Showing posts with label loneliness. Show all posts
Showing posts with label loneliness. Show all posts

Monday, February 24, 2014

Scamming the Scammer

There are scammers everywhere now days.  The call your home, and invade your inboxes. They pop up as ads all over the internet.  I usually just ignore them, but I am so tired of them and cleaning my inbox of them.  All the promises of tons of money with little or no work.  It never ends.
I often wonder why people would choose to live a life as a scammer.  It may be easy to take peoples' money, but is it worth it?  They choose a life of dishonesty and loneliness.  No matter how careful these people are, they will get caught and lose everything they ever had.  Can you just imagine your spouse getting arrest for being a con man (or woman) or scammer?  I would never trust that person again.  It would break my heart, yes, but it wouldn't be worth ruining my reputation over it.  Even being married to a person like that would ruin my reputation to some degree.  My friends would stop trusting me and probably anyone that knew me.  Do they not realize how selfish this is, or have they just stopped caring?

#### Data lines:

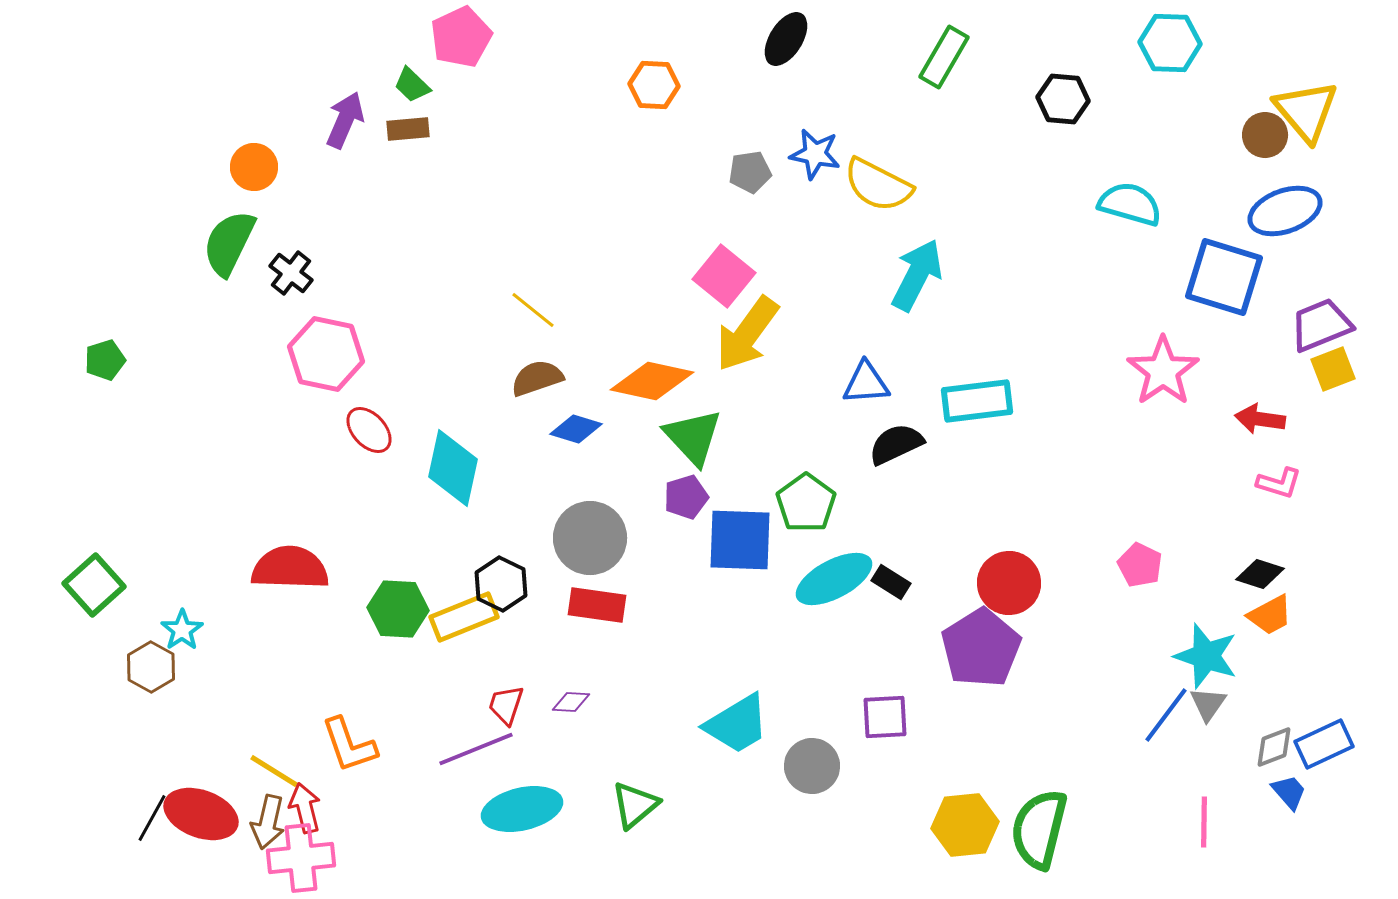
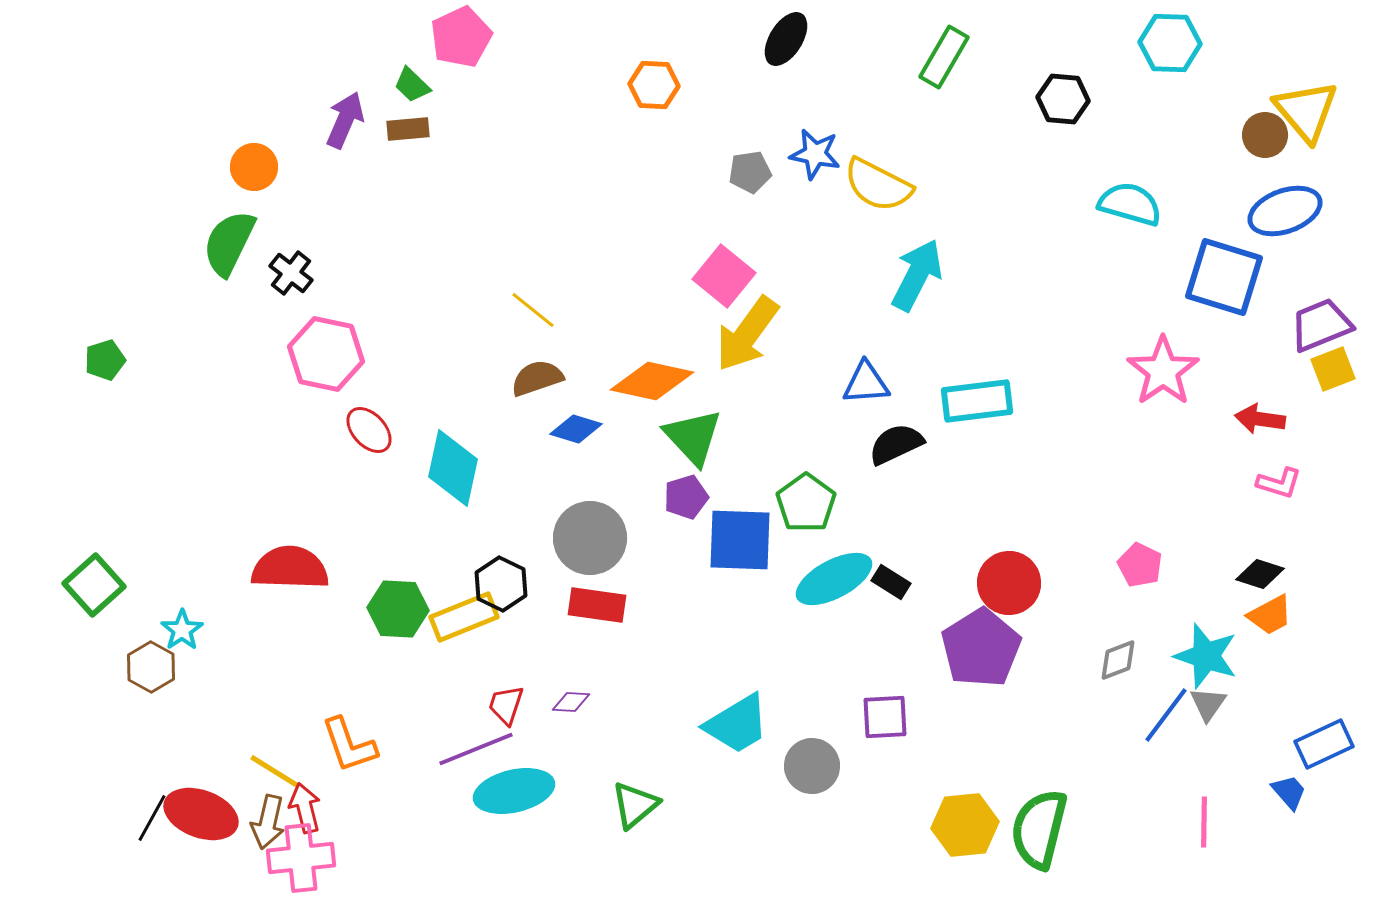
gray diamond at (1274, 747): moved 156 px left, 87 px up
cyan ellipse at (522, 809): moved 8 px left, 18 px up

#### Required task 1:
Write out the passage of the blog post about scammers that opens with the words containing "I often wonder" and closes with "just stopped caring?".
#### Required task 2:
According to the blog post about scammers, what kind of life do scammers choose?
#### Required task 3:
Extend the blog post about scammers, picking up after its final sentence.

#### Reply 1:
I often wonder why people would choose to live a life as a scammer.  It may be easy to take peoples' money, but is it worth it?  They choose a life of dishonesty and loneliness.  No matter how careful these people are, they will get caught and lose everything they ever had.  Can you just imagine your spouse getting arrest for being a con man (or woman) or scammer?  I would never trust that person again.  It would break my heart, yes, but it wouldn't be worth ruining my reputation over it.  Even being married to a person like that would ruin my reputation to some degree.  My friends would stop trusting me and probably anyone that knew me.  Do they not realize how selfish this is, or have they just stopped caring?

#### Reply 2:
A life of dishonesty and loneliness.

#### Reply 3:
What these scammers don't realize, is that they are not just ruining peoples' lives, but are ruining their own in the long run.
A few years back the latest greatest scam going around what the "You won X amount of dollars in some foreign country, but in order to give it to you, you have a pay a "duty" of X amount."  Not sure what they named this one.  Knowing this scam was going around and just waiting for my turn to mistakenly answer the phone I was prepared with my own little "scam" just for them.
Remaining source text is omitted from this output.